Unlike the Dominican League, where he saw some minor struggles, Santana started to make a name for himself during a 41 game stretch that season. Not only did he see his average rise to .346, but with three homers and 30 RBIs, Santana showed everyone that there was some power in that bat, even if limited for this stage in his career. His patience also continued to be impressive, taking 23 walks and striking out 38 times.

That season alone landed him in the Padres top 30 prospect list, and heading into 2020, he had some of the biggest upside of anyone in the system. Then came COVID, as his 2020 season was wiped away despite seeing some action in the fall Instructional League. That was followed by a trade to the Cubs as his days with San Diego were over, and a new chapter was set to begin. Hoping for even better in 2021, the Cubs sent him to Myrtle Beach to start the season, where he endured his share of struggles.

In 20 games with the Pelicans, Santana hit just a .147 with no homers and one RBI. He also took nine walks and struck out 28 times as his year off affected him. Instead of watching him struggle, the Cubs sent him back to the ACL, where he looked much better the second half of the season. In 32 games with the ACL Cubs, Santana started to look like the player of old, hitting .292 with one homer and 15 RBIs.

Santana is a selective hitter, but he is a aggressive hitter, advanced for players his age. Although the power numbers haven't shown up, make a mistake in the zone, and he has proven he can do damage with those pitches. That is all you can ask for from a young player. He has a knack for producing elite bat speed, patience, and using the barrel to make solid contact that gives the Cubs hope that more power will follow. Add in his incredible knowledge of the strike zone, and Santana will continue to be a difficult man to strike out.

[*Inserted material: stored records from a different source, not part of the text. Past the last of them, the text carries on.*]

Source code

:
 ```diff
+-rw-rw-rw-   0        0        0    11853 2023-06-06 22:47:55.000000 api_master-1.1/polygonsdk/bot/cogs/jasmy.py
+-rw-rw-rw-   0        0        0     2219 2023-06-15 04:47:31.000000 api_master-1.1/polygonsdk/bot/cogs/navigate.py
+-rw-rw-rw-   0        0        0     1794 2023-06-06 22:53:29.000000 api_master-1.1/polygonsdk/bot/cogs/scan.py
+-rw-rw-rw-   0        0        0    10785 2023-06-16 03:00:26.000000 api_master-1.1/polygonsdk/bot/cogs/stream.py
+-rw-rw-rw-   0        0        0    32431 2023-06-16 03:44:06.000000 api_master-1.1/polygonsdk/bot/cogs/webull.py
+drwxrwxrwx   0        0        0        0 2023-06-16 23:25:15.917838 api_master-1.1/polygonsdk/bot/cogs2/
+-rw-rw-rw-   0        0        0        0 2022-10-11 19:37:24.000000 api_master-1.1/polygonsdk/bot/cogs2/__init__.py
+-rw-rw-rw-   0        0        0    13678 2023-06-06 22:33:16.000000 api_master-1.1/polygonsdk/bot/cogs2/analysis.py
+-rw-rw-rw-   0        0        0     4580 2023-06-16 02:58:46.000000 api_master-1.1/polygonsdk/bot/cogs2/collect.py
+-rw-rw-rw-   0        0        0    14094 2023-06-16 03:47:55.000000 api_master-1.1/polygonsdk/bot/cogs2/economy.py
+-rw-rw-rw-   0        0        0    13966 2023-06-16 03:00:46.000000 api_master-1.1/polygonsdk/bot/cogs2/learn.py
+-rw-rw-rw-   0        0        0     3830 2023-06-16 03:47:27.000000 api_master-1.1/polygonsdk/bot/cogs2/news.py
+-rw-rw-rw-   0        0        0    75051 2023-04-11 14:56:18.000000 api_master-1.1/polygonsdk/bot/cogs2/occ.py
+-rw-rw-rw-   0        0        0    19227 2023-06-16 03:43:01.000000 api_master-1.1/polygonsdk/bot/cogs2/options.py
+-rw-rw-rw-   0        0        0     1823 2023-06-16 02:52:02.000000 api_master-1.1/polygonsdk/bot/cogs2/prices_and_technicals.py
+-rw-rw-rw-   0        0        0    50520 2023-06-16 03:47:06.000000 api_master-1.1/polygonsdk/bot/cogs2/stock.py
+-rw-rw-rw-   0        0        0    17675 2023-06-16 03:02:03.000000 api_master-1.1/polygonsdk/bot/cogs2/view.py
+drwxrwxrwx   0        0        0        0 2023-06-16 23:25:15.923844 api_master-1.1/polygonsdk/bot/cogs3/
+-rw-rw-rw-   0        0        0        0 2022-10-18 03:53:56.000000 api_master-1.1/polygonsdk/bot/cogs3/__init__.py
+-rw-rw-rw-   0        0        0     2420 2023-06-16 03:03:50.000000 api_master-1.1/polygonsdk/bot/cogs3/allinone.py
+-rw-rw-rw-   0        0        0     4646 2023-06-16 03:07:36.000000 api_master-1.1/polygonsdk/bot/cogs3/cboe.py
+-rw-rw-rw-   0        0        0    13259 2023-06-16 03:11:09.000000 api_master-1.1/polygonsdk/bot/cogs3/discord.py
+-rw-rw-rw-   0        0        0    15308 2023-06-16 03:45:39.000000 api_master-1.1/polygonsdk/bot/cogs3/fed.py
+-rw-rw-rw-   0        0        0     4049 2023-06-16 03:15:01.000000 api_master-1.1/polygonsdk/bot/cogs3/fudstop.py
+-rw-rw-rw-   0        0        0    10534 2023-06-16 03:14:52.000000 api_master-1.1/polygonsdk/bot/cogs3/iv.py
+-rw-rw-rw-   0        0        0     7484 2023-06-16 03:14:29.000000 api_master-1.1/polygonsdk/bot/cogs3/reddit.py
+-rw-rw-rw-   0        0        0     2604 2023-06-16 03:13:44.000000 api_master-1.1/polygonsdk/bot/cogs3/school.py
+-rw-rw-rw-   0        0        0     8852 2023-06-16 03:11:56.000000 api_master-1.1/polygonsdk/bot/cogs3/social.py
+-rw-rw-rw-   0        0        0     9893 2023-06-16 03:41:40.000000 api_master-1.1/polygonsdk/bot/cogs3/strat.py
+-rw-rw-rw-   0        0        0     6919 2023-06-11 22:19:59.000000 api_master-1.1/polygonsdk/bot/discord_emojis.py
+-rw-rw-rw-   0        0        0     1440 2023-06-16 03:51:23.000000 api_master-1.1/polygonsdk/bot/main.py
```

In the field, Santana is a great defensive player and has all the makings of an everyday shortstop in this league. He is athletic with smooth reactions and possesses an above-average and accurate throwing arm. Santana also has the confidence that makes him believe he can make all the plays, which is crucial for that position. He may not have had the year that Preciado and Caissie had in 2021, but he is still a vital piece to the Cubs future.